In line with my enjoyment mode I decided to only look at the bike elapsed time. This is my local course so I have a good idea of how I’m going based on elapsed time. I didn’t care about watts or HR I just wanted to see how hard I could ride. As the crowds thinned I was helped by the constant stream of people ahead to chase down. On one of the descents before Upton I lost my gel bottle having only taken one sip. I didn’t worry as surely you don’t need that much for 3 hours. I took a piece of banana just in case on the second lap.

I knew my bike form was better than last year and it showed in the second lap where rather than fading I felt stronger and finished the bike in 2:48.

Dashed through T2 excited to see how my run went and keen to get my new off road FiveFinger shoes on. I’ll be honest I was thinking this is my first chance (yes, since my surgery) to show that running in these shoes is not slowing me down. It amazed me over the years how many people have suggested that if only I changed my shoes I would run like my old self. This not only indicated a lack of understanding of just how much my running had been set back but also an incredible belief in footwear technology and how much it contributes to your speed.
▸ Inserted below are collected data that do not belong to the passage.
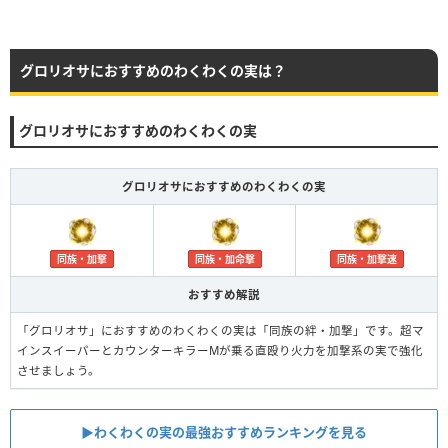
グロリオサにおすすめのわくわくの実は？
グロリオサにおすすめのわくわくの実
グロリオサにおすすめのわくわくの実
同族・加撃
同族・加命撃
同族・加撃速
おすすめ解説
「グロリオサ」におすすめのわくわくの実は「同族の絆・加撃」です。超マ
インスイーパーとカウンターキラーMが乗る直殴り火力を加撃系の実で強化
させましょう。
▶︎わくわくの実の最強おすすめランキングを見る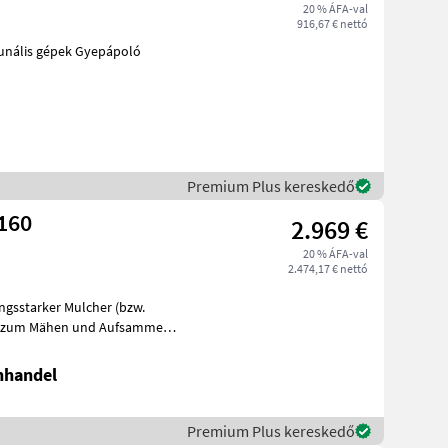
20 % ÁFA-val
916,67 € nettó
BSAUGCONTAINER Kommunális gépek Gyepápoló
Premium Plus kereskedő
160
2.969 €
20 % ÁFA-val
2.474,17 € nettó
ngsstarker Mulcher (bzw.
 zum Mähen und Aufsammeln
rieb
nhandel
Premium Plus kereskedő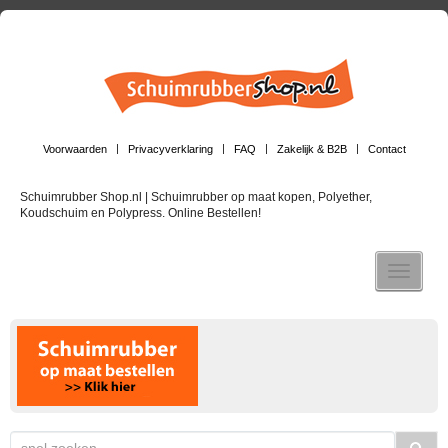
Voorwaarden
Privacyverklaring
FAQ
Zakelijk & B2B
Contact
Schuimrubber Shop.nl | Schuimrubber op maat kopen, Polyether,
Koudschuim en Polypress. Online Bestellen!
Toggle n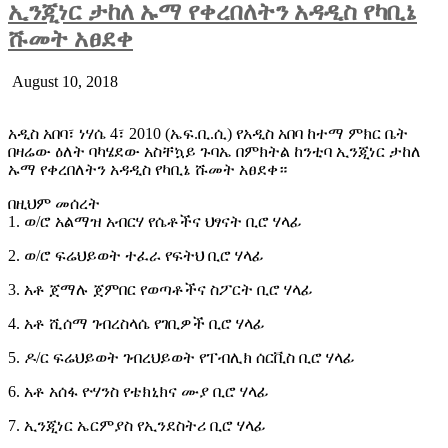
ኢንጂነር ታከለ ኡማ የቀረበለትን አዳዲስ የካቢኔ
ሹመት አፀደቀ
August 10, 2018
አዲስ አበባ፣ ነሃሴ 4፣ 2010 (ኤፍ.ቢ.ሲ) የአዲስ አበባ ከተማ ምክር ቤት
በዛሬው ዕለት ባካሄደው አስቸኳይ ጉባኤ በምክትል ከንቲባ ኢንጂነር ታከለ
ኡማ የቀረበለትን አዳዲስ የካቢኔ ሹመት አፀደቀ።
በዚህም መሰረት
1. ወ/ሮ አልማዝ አብርሃ የሴቶችና ህፃናት ቢሮ ሃላፊ
2. ወ/ሮ ፍሬህይወት ተፈራ የፍትህ ቢሮ ሃላፊ
3. አቶ ጀማሉ ጀምበር የወጣቶችና ስፖርት ቢሮ ሃላፊ
4. አቶ ሺሰማ ገብረስላሴ የገቢዎች ቢሮ ሃላፊ
5. ዶ/ር ፍሬህይወት ገብረህይወት የፐብሊክ ሰርቪስ ቢሮ ሃላፊ
6. አቶ አሰፋ ዮሃንስ የቴክኒክና ሙያ ቢሮ ሃላፊ
7. ኢንጂነር ኤርምያስ የኢንደስትሪ ቢሮ ሃላፊ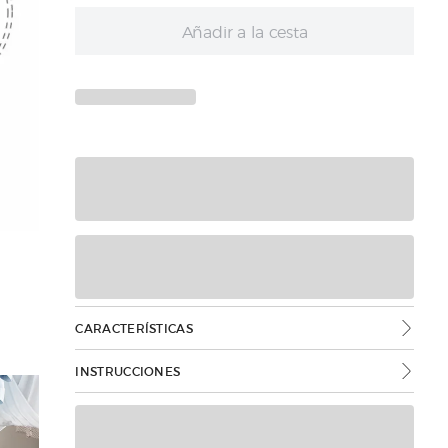
Añadir a la cesta
CARACTERÍSTICAS
INSTRUCCIONES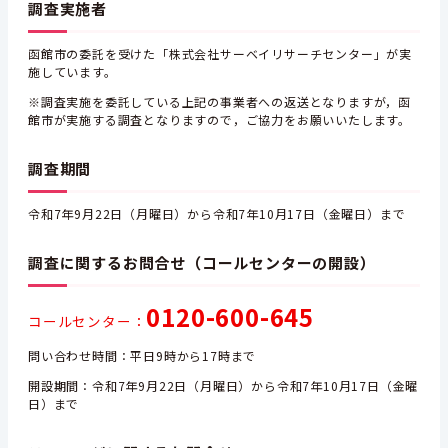
調査実施者
函館市の委託を受けた「株式会社サーベイリサーチセンター」が実
施しています。
※調査実施を委託している上記の事業者への返送となりますが，函
館市が実施する調査となりますので，ご協力をお願いいたします。
調査期間
令和7年9月22日（月曜日）から令和7年10月17日（金曜日）まで
調査に関するお問合せ（コールセンターの開設）
0120-600-645
コールセンター：
問い合わせ時間：平日9時から17時まで
開設期間：令和7年9月22日（月曜日）から令和7年10月17日（金曜
日）まで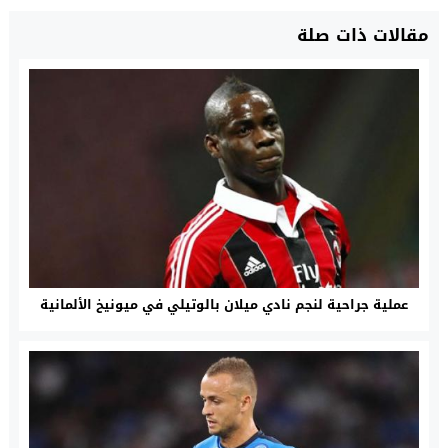
مقالات ذات صلة
عملية جراحية لنجم نادي ميلان بالوتيلي في ميونيخ الألمانية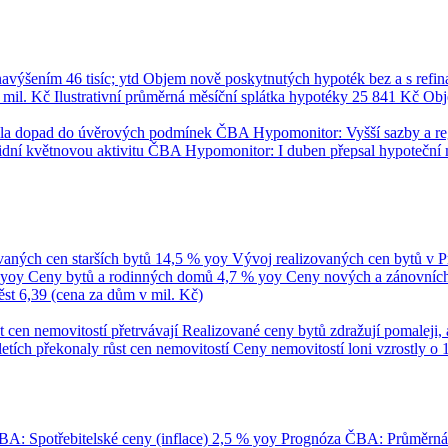
 navýšením
46 tisíc; ytd
Objem nově poskytnutých hypoték bez a s refi
 mil. Kč
Ilustrativní průměrná měsíční splátka hypotéky
25 841 Kč
Obj
umila dopad do úvěrových podmínek
ČBA Hypomonitor: Vyšší sazby a regul
dní květnovou aktivitu
ČBA Hypomonitor: I duben přepsal hypoteční 
vaných cen starších bytů
14,5 % yoy
Vývoj realizovaných cen bytů v 
 yoy
Ceny bytů a rodinných domů
4,7 % yoy
Ceny nových a zánovních 
ěst
6,39 (cena za dům v mil. Kč)
t cen nemovitostí přetrvávají
Realizované ceny bytů zdražují pomaleji, 
tletích překonaly růst cen nemovitostí
Ceny nemovitostí loni vzrostly o 
A: Spotřebitelské ceny (inflace)
2,5 % yoy
Prognóza ČBA: Průměrn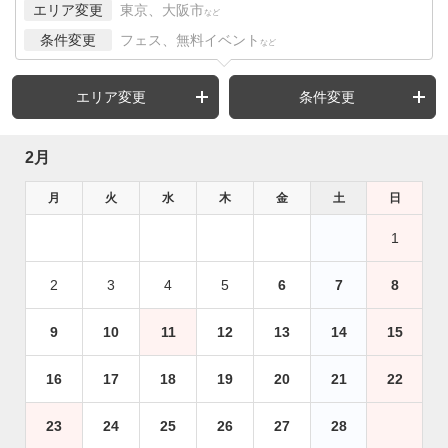
エリア変更
東京、大阪市
など
条件変更
フェス、無料イベント
など
エリア変更
条件変更
2月
月
火
水
木
金
土
日
1
2
3
4
5
6
7
8
9
10
11
12
13
14
15
16
17
18
19
20
21
22
23
24
25
26
27
28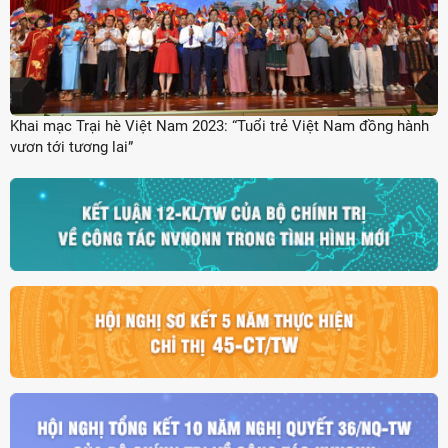
Khai mạc Trại hè Việt Nam 2023: “Tuổi trẻ Việt Nam đồng hành
vươn tới tương lai”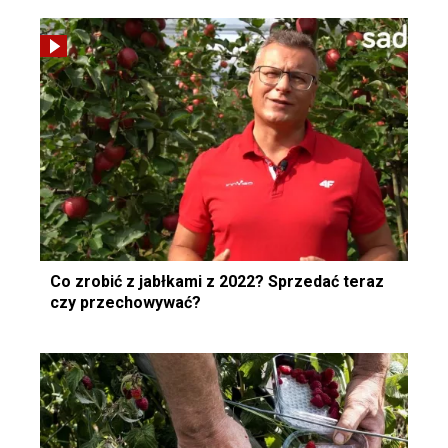
Co zrobić z jabłkami z 2022? Sprzedać teraz
czy przechowywać?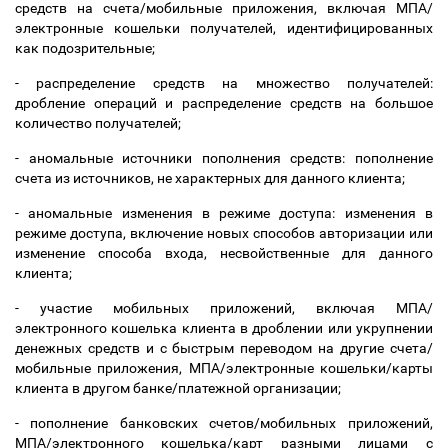
средств на счета/мобильные приложения, включая МПА/
электронные кошельки получателей, идентифицированных
как подозрительные;
- распределение средств на множество получателей:
дробление операций и распределение средств на большое
количество получателей;
- аномальные источники пополнения средств: пополнение
счета из источников, не характерных для данного клиента;
- аномальные изменения в режиме доступа: изменения в
режиме доступа, включение новых способов авторизации или
изменение способа входа, несвойственные для данного
клиента;
- участие мобильных приложений, включая МПА/
электронного кошелька клиента в дроблении или укрупнении
денежных средств и с быстрым переводом на другие счета/
мобильные приложения, МПА/электронные кошельки/карты
клиента в другом банке/платежной организации;
- пополнение банковских счетов/мобильных приложений,
МПА/электронного кошелька/карт разными лицами с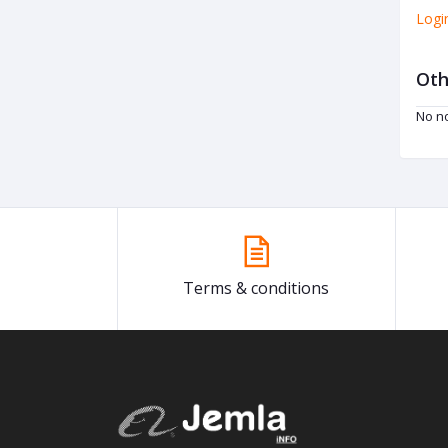
Logi
Oth
No no
Terms & conditions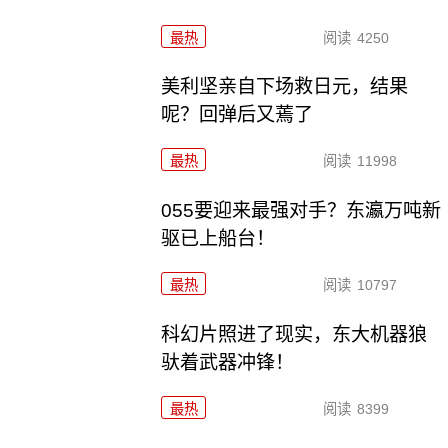
最热
阅读
4250
美利坚亲自下场救日元，结果
呢？回弹后又蔫了
最热
阅读
11998
055要迎来最强对手？东瀛万吨新
驱已上船台！
最热
阅读
10797
科幻片照进了现实，东大机器狼
驮着武器冲锋！
最热
阅读
8399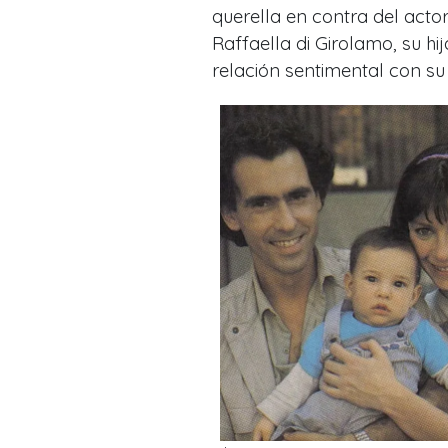
querella en contra del act
Raffaella di Girolamo, su h
relación sentimental con su 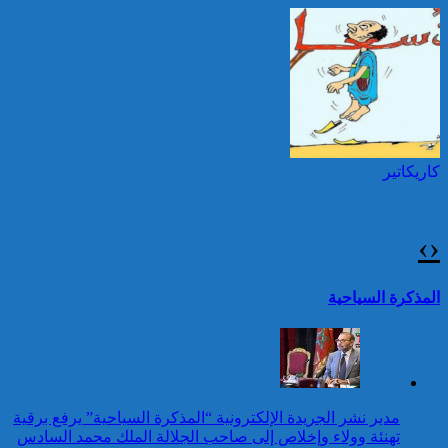
السلام بمناسبة ذكرى عيد
العرش المجيد
حرائق الغابات : الاتحاد
الأوروبي يعبئ إمكانياته
توقيف شخصين هددا شرطيا
لدعم فرنسا والبرتغال
بسكينين خلال محاولة سرقة ليلا
بطنجة
كاريكاتير
جلالة الملك يتوصل ببرقية
تهنئة من رئيسة جمهورية
بلغاريا بمناسبة عيد العرش
›
‹
المجيد
25 قتيلا و2823 جريحا
حصيلة حوادث السير
تقرير: 67,7% من الأشخاص في
المذكرة السياحية
بالمناطق الحضرية خلال
وضعية إعاقة لم يبلغوا أي مستوى
الأسبوع المنصرم
دراسي
كاريكاتير
عيد العرش: جلالة الملك
مدير نشر الجريدة الإلكترونية “المذكرة السياحية” يرفع برقية
يتلقى برقية تهنئة من رئيس
تهنئة وولاء وإخلاص إلى صاحب الجلالة الملك محمد السادس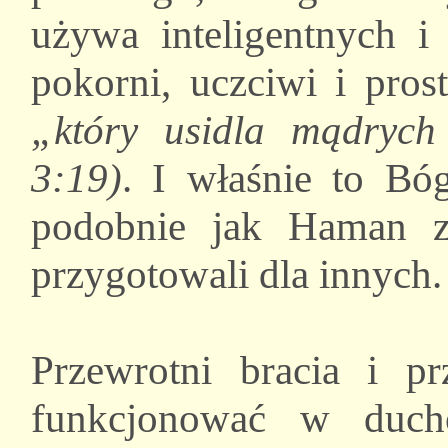
używa inteligentnych i 
pokorni, uczciwi i prost
„który usidla mądrych
3:19)
. I właśnie to Bó
podobnie jak Haman za
przygotowali dla innych.
Przewrotni bracia i p
funkcjonować w duch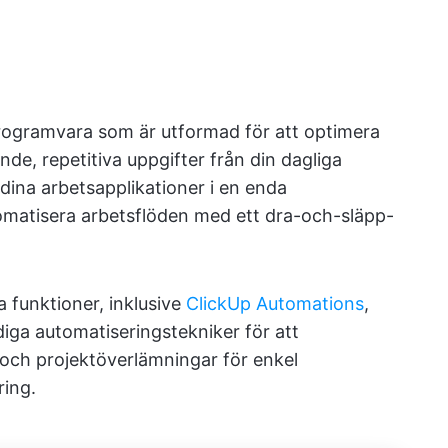
rogramvara som är utformad för att optimera
de, repetitiva uppgifter från din dagliga
ina arbetsapplikationer i en enda
omatisera arbetsflöden med ett dra-och-släpp-
a funktioner, inklusive
ClickUp Automations
,
diga automatiseringstekniker för att
r och projektöverlämningar för enkel
ring.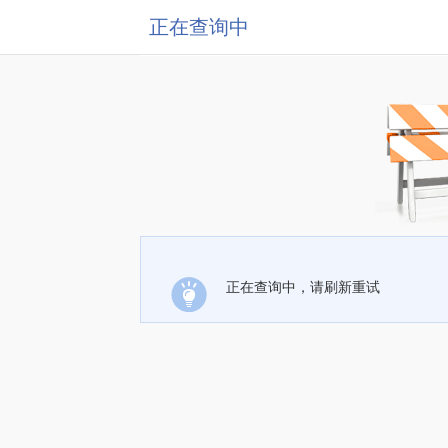
正在查询中
正在查询中，请刷新重试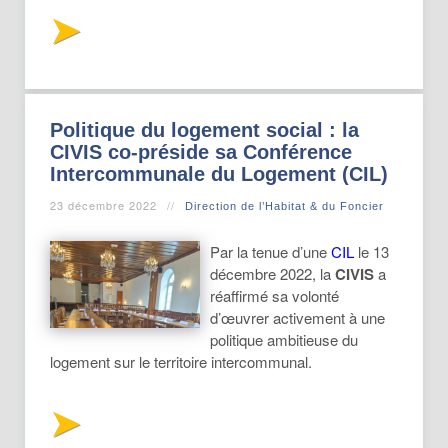
Politique du logement social : la
CIVIS co-préside sa Conférence
Intercommunale du Logement (CIL)
23 décembre 2022
Direction de l’Habitat & du Foncier
Par la tenue d’une
CIL
le 13
décembre 2022, la
CIVIS
a
réaffirmé sa volonté
d’œuvrer activement à une
politique ambitieuse du
logement sur le territoire intercommunal.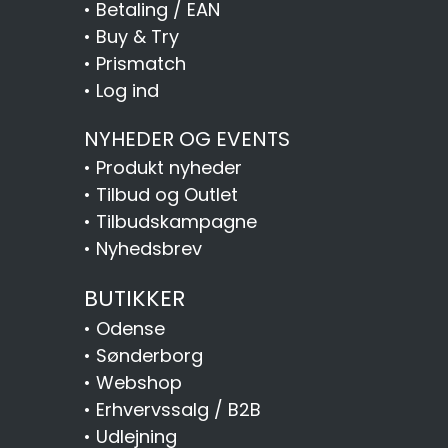
•
Betaling / EAN
•
Buy & Try
•
Prismatch
•
Log ind
NYHEDER OG EVENTS
•
Produkt nyheder
•
Tilbud og Outlet
•
Tilbudskampagne
•
Nyhedsbrev
BUTIKKER
•
Odense
•
Sønderborg
•
Webshop
•
Erhvervssalg / B2B
•
Udlejning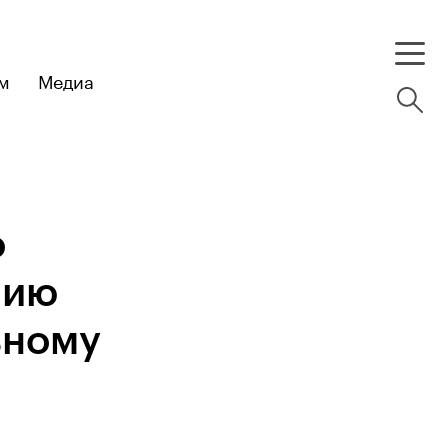
м
Медиа
о
нию
ьному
Unlike last year I hit the run hard, which makes for a quite different (i.e. more painful) experience. My smiles of last year were replaced with more grim determination. I knew I was leading my age group and felt I had the race to lose. Whenever I’m in this situation I just tell myself to work hard enough that anyone that does catch you deserves the win.

The course has a great mix of surface, terrain and slope. I felt great running on them all, strong and in control. I’d not felt that since … well for a while. I held my pace and did not fade. Though I couldn’t muster the external smile of last year internally I was beaming. As I came across the line some 17 minutes quicker than the year before I was absolutely chuffed to bits. I’d won my age group, at last, a goal I’d had the year I bust up my foot. I’d also stepped closer to my old running form and knew there was lots more improvement to come over the next year or so.

That much quicker than last year, after which I went pretty quick at Austria, certainly makes me excited for my next race at Ironman Roth. Perhaps after that I can finally stop prefacing all my performances with “since my foot surgery”.